The Travel Designer as Chef
Everyone has access to ingredients, but are all cooks equal?
Years ago, as I was trying to find ways of explaining to Tourism New Zealand what someone like me did in tourism and why it was important, I thought of the analogy of the chef. The beautiful chef pictured above is of course the very talented Pen Lee of Split Apple Retreat, bringing high-end authentic and deeply innovative cuisine to New Zealand. A bit like us and tourism.
What does a top chef do? Take ingredients available to fairly much everyone (apart from a few in the private garden or another secret place) and create something special. Sometimes regularly. Sometimes one-off. Always with passion, flair and sometimes flamboyance. What they create for a client when they combine the food with a particular location, light, sounds, ambience is an experience. The carrot isn't the experience. It's a part of the experience.
That was me explaining the difference between Ahipara and, say, a kayak operator. We might include that most excellent kayak operator as part of a two week trip in New Zealand. But we would make sure they were presented at the right place, at the right time, from the right supplier and in the right company. Otherwise the kayak would be as unremarkable as a lone carrot on Pen's table.
Now, let's consider that kayak and place it in a day. Whole day or half day? Morning or afternoon? Where to wake up? What about lunch? And what about dinner? Bed? Drive times? Weather.
OK - we have that sorted, and we can call it a successful day or 'course'. What about the day before, the day after? Balance of activity versus travel versus rest. Then recreate that perfect day in multiple different places with multiple different activities and multiple characters in a way which is balanced over two weeks.
Then, because hardly anyone travels alone, it's time to blend in another person, and another and another.
And, because everything we do is tailor made, we take all this into account for every trip our clients take to New Zealand.
But now, this is where we add yet another dimension. Our clients all see different New Zealands based on their requirements.
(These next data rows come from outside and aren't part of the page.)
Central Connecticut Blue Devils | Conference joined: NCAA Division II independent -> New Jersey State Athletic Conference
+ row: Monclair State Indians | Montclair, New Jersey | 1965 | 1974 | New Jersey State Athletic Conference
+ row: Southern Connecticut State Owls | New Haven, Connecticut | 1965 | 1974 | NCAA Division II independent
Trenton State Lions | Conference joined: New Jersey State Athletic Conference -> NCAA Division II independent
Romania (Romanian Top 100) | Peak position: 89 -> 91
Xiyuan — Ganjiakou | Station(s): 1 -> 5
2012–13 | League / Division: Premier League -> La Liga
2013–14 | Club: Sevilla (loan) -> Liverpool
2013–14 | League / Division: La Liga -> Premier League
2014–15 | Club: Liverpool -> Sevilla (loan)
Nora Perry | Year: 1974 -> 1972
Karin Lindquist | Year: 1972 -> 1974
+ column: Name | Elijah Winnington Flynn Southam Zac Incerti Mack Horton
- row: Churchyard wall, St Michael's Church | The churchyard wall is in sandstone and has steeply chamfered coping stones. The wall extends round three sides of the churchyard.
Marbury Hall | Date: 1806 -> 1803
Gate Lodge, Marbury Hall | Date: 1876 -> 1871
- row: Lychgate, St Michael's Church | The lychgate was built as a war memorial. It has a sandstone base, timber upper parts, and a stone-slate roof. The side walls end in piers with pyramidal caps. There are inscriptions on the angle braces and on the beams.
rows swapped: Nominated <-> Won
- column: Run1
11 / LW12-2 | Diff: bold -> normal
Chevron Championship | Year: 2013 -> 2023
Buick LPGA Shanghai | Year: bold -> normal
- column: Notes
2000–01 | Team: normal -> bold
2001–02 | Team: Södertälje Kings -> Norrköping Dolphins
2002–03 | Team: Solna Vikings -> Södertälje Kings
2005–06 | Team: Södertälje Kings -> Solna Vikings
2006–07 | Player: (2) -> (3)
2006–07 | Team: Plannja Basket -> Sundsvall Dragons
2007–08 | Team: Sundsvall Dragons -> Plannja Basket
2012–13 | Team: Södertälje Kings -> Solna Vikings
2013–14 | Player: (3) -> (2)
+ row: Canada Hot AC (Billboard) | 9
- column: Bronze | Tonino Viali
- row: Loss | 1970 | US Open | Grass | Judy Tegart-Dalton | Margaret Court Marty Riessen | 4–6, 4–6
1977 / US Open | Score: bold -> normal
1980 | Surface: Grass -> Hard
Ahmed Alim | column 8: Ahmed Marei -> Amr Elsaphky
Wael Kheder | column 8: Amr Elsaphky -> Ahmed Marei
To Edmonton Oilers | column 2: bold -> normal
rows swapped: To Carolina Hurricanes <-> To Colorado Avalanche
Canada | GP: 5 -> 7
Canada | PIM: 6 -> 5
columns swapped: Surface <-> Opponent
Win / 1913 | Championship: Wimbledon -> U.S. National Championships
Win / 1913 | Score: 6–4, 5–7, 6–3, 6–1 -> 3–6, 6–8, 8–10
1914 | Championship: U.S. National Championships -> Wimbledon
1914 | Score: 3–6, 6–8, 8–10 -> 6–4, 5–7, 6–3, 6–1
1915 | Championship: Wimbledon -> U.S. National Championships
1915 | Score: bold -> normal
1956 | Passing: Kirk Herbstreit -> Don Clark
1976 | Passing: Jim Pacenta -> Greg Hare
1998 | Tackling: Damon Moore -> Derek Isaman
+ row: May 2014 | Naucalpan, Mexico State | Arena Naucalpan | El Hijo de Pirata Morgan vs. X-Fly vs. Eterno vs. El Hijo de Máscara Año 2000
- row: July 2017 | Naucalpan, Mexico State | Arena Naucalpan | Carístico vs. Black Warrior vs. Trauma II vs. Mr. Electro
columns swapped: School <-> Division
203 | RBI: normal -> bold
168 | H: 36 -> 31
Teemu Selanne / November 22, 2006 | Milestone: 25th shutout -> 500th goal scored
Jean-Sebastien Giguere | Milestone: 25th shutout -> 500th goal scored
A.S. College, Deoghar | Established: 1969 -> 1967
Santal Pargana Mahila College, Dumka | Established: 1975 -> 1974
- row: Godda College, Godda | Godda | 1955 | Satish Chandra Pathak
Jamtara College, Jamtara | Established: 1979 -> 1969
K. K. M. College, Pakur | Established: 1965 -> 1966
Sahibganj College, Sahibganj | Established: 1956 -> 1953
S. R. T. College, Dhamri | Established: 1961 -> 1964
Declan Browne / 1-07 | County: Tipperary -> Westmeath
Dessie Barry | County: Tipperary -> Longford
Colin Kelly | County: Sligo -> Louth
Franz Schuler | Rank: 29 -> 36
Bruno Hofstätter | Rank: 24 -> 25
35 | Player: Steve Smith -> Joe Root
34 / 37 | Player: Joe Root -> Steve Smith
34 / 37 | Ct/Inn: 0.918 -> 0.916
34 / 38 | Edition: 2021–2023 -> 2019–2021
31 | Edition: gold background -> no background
If we take Milford Sound as a well known example, our clients can experience this place in multiple different ways (all by helicopter as this is so much better as an option than all of the others):
I think you understand what I'm trying to get to - so I won't continue with more menu items. Let's also not forget that the flight paths on the above options can vary tremendously, meaning you can be covering new ground every time even if you take every single one of the options above. Then of course there's breakfast, lunch, dinner, where you stayed and where you will stay...
So, when bringing together a trip to New Zealand, the travel designer (or more correctly, the destination management specialist) has an enormous amount of scope in which ingredients are selected and how they are combined. The result is a meal, or succession of meals, which can vary wildly from one DMC (destination management company) to another. Some prepare everything from scratch, some subcontract other chefs, some go to the internet, some take advice from a man in a pub, some must absolutely have what their neighbours had - despite not agreeing with them about everything else in life. The travellers then have a most excellent range from which they can choose what they want. Some people actually enjoy KFC, or randomly throwing a bunch of things in a pot and hope they work. (I have done both). But not usually when it's a very important meal.
- helicoptering in early in the morning - before the crowds get there - then taking a small vessel for a private cruise in empty waters before returning also by helicopter
- a variant of the above with lunch on a beautiful high country station at a restored historic stone cottage
- Milford plus time on a farm with a farmer
- Milford plus a remote hike somewhere West, where the crowds aren't, of course
- Milford plus a private jetboat experience and a wild food picnic
- Milford plus a paddleboard on an alpine lake
- Milford plus a dive on the West Coast to catch your own paua (abalone) and crayfish (rock lobster)
- Milford plus an ethically sound hunt for what are considered pest animals in New Zealand - deer, chamois and tahr
- Milford plus some fly fishing for trout
- Milford with one of the country's top landscape photographers
I think you understand what I'm trying to get to - so I won't continue with more menu items. Let's also not forget that the flight paths on the above options can vary tremendously, meaning you can be covering new ground every time even if you take every single one of the options above. Then of course there's breakfast, lunch, dinner, where you stayed and where you will stay...
So, when bringing together a trip to New Zealand, the travel designer (or more correctly, the destination management specialist) has an enormous amount of scope in which ingredients are selected and how they are combined. The result is a meal, or succession of meals, which can vary wildly from one DMC (destination management company) to another. Some prepare everything from scratch, some subcontract other chefs, some go to the internet, some take advice from a man in a pub, some must absolutely have what their neighbours had - despite not agreeing with them about everything else in life. The travellers then have a most excellent range from which they can choose what they want. Some people actually enjoy KFC, or randomly throwing a bunch of things in a pot and hope they work. (I have done both). But not usually when it's a very important meal.